On 5 June 2020, the Competition and Consumer Protection Commission (CCPC) announced that it had found no evidence of a cartel between beef processors, following an examination prompted by complaints by beef farmers.
In 2019, the CCPC received a significant number of complaints from beef farmers, alleging that beef processors were operating a cartel. The majority of the complaints focused on five key issues:
- the similar base price per kilo being offered to farmers by all beef processors;
- the qualitative criteria applied by beef processors when offering ‘in spec’ bonuses;
- the importation of beef from foreign countries;
- the operation of feedlots; and
- a reported monopoly on offal processing.
The CCPC’s Examination
The CCPC undertook a detailed review of the information submitted by beef farmers, as well as taking steps to obtain further information. This involved meeting with beef farmers, industry experts and public bodies and consulting with the European Commission.
In its announcement concluding the examination, the CCPC stated that in order to prove the existence of a cartel, it needs ‘tangible proof’ of an agreement between competitors to coordinate their activities and that information showing that beef processors charge similar prices does not in itself constitute evidence of such an agreement.
With regards to complaints about ‘in spec’ bonuses, the CCPC found no evidence that the applicable qualitative criteria were in breach of competition law. Over 90% of Irish beef is exported and various cuts from the same animal can be sent to multiple locations. Assurances in relation to animal health and traceability are required, and in most instances the standards of the most demanding customer set the standard for all cuts of beef.

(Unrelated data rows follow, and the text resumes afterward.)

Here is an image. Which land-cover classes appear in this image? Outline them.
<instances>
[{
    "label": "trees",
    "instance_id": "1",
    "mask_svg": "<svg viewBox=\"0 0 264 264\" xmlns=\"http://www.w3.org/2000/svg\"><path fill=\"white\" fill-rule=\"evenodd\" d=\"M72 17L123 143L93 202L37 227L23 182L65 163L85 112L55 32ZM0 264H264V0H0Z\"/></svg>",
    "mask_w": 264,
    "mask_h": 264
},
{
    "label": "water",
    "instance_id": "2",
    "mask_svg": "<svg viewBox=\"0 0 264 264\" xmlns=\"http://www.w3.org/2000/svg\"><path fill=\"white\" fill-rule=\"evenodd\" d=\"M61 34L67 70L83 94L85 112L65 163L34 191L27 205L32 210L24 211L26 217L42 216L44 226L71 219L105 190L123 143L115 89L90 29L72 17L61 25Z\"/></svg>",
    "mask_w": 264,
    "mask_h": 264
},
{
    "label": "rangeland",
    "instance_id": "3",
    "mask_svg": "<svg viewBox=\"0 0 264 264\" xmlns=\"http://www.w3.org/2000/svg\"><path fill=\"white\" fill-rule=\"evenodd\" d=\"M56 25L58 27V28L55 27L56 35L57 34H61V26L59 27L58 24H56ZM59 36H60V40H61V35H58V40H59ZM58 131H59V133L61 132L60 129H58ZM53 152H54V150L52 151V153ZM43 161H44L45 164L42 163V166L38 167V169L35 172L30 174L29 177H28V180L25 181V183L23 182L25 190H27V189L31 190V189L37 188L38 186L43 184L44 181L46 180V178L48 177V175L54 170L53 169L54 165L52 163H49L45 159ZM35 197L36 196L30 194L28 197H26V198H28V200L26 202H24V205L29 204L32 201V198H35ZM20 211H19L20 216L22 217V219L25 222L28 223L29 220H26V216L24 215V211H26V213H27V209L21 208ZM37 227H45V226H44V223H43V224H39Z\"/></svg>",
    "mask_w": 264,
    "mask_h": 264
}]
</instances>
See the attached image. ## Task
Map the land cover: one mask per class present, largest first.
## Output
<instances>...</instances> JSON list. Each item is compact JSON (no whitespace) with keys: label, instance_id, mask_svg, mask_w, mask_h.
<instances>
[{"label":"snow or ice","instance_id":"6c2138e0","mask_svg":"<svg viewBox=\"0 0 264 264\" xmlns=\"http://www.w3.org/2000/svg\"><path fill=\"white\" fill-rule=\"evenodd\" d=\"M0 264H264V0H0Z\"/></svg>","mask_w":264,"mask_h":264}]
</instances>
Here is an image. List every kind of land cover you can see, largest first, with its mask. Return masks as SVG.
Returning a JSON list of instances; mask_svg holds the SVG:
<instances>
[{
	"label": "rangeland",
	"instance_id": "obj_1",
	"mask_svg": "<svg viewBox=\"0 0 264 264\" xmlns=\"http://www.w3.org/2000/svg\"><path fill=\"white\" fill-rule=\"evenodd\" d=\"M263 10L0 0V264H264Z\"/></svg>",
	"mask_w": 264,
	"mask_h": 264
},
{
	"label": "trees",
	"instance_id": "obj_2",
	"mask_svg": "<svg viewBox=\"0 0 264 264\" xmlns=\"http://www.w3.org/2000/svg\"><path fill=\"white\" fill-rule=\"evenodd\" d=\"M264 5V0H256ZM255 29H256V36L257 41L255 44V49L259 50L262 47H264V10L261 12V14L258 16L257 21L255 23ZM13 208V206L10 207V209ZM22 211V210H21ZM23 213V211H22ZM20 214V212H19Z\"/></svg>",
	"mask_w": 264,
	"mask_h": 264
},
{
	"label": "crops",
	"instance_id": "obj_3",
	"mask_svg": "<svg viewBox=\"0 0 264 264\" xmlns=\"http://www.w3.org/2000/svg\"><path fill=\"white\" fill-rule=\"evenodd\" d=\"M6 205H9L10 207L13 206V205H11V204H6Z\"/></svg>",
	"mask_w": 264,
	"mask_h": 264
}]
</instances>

With regards to complaints that beef imports from other Member States were suppressing beef prices, the CCPC stated that imports in themselves are not anti-competitive and do not come under the remit of competition law.
Feedlots, which offer an alternative supply of beef to processors, were another cause of concern among beef farmers. Beef farmers alleged that beef processors were procuring beef from these feedlots in order to put downward pressure on beef prices at certain times of the year. The CCPC concluded that the feedlots represent a small proportion of beef production and were unlikely to cause material concerns.
The beef farmers’ final allegation was that a single firm holds a dominant position in the offal sector. A dominant firm is one which has the ability to behave independently of consumers, competitors and suppliers. It is not illegal for a firm to hold a dominant position, however, abusive conduct by a dominant firm is a breach of competition law. The CCPC identified a number of specialist operators in the offal sector. The CCPC concluded that these operators neither appeared to have a common ownership structure, nor did they engage in conduct that would raise suspicions of anti-competitive behaviour.
The CCPC is tasked with enforcing competition law. While certain practices may be perceived as unfair, that does not necessarily mean that they breach competition law. Assessing whether a practice constitutes a breach requires careful analysis of the practice in light of the detailed rules and case law of EU and Irish competition law.